WRITTEN TASK
Reproduce verbatim the lines that begin with the line containing "common name: Smoky tetanolita moth" and end with the line containing "scientific name: Oncopeltus fasciatus". Include both of those lines and nothing outside them.

DATASET CONTENT
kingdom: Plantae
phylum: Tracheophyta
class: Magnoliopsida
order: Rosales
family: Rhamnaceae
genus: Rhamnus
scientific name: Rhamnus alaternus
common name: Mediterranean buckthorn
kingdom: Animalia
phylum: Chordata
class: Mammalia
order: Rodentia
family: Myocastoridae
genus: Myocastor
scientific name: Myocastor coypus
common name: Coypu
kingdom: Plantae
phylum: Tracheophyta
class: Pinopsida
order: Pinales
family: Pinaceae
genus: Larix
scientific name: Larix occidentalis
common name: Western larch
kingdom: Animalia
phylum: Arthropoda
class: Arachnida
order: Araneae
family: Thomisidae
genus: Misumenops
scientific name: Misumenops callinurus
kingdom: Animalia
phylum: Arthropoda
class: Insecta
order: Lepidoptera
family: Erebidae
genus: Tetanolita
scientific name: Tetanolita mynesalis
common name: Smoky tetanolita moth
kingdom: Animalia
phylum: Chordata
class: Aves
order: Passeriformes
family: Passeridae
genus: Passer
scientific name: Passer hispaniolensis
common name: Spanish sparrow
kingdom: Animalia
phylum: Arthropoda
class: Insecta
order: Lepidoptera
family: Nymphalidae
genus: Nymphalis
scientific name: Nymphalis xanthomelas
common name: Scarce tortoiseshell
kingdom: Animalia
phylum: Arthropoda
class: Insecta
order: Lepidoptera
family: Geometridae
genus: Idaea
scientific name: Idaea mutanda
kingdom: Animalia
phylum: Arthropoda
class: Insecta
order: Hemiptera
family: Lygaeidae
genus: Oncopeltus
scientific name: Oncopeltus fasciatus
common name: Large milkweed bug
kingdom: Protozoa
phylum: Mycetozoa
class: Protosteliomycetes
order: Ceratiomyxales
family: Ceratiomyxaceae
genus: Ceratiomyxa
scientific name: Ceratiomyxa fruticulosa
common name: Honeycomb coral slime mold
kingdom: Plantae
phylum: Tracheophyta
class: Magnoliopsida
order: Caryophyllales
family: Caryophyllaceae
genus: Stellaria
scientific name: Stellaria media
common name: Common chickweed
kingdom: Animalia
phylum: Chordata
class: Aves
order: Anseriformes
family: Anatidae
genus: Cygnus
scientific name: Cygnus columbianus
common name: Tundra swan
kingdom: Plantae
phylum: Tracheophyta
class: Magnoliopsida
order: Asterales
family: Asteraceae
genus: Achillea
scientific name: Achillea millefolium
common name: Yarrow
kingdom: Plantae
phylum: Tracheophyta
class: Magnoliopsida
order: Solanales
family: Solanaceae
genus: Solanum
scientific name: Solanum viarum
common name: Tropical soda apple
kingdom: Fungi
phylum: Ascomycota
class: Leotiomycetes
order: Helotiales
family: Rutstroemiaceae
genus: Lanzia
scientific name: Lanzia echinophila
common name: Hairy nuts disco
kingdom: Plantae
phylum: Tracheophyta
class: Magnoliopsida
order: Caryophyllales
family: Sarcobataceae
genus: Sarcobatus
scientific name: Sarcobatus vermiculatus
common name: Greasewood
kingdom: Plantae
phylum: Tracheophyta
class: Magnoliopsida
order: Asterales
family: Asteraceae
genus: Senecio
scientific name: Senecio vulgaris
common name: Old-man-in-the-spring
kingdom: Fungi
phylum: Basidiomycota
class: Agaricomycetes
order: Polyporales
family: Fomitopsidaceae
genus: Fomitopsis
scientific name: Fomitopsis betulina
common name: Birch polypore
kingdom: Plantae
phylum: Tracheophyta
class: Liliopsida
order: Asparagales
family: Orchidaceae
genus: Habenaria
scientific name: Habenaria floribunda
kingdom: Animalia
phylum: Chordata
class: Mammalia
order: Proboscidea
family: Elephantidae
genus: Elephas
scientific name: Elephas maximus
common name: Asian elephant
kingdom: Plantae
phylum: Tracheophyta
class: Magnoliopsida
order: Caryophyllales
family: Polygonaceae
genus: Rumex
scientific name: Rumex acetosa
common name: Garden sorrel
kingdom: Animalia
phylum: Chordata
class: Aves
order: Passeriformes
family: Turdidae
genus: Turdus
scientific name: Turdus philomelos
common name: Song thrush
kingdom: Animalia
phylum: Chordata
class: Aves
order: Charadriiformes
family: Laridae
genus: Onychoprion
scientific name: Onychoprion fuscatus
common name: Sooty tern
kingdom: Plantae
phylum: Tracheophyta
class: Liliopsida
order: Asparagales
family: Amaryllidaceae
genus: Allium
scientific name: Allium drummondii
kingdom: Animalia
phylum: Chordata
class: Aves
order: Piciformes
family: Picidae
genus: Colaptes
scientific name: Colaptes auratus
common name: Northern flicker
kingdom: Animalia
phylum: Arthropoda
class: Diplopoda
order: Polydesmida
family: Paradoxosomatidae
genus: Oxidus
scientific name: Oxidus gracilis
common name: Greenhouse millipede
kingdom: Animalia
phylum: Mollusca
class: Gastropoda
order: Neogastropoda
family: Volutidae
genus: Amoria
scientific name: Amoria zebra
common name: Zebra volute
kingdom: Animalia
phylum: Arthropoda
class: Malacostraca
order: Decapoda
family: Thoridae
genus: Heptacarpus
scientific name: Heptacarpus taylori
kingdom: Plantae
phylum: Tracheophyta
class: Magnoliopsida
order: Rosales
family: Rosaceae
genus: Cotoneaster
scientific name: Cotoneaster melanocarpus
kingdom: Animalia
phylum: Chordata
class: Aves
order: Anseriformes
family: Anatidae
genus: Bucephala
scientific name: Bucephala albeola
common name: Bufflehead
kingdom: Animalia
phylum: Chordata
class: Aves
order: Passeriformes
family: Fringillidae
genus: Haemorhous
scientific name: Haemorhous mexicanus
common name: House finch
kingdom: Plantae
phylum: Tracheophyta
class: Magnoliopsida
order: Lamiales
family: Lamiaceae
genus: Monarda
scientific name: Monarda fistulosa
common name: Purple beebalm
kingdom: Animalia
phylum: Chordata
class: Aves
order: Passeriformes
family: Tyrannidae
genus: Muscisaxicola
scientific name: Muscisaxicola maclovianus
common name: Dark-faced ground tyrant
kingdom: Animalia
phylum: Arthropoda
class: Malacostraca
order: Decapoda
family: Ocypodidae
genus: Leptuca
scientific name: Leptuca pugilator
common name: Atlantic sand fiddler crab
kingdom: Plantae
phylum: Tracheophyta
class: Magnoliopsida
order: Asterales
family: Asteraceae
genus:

REPLY
common name: Smoky tetanolita moth
kingdom: Animalia
phylum: Chordata
class: Aves
order: Passeriformes
family: Passeridae
genus: Passer
scientific name: Passer hispaniolensis
common name: Spanish sparrow
kingdom: Animalia
phylum: Arthropoda
class: Insecta
order: Lepidoptera
family: Nymphalidae
genus: Nymphalis
scientific name: Nymphalis xanthomelas
common name: Scarce tortoiseshell
kingdom: Animalia
phylum: Arthropoda
class: Insecta
order: Lepidoptera
family: Geometridae
genus: Idaea
scientific name: Idaea mutanda
kingdom: Animalia
phylum: Arthropoda
class: Insecta
order: Hemiptera
family: Lygaeidae
genus: Oncopeltus
scientific name: Oncopeltus fasciatus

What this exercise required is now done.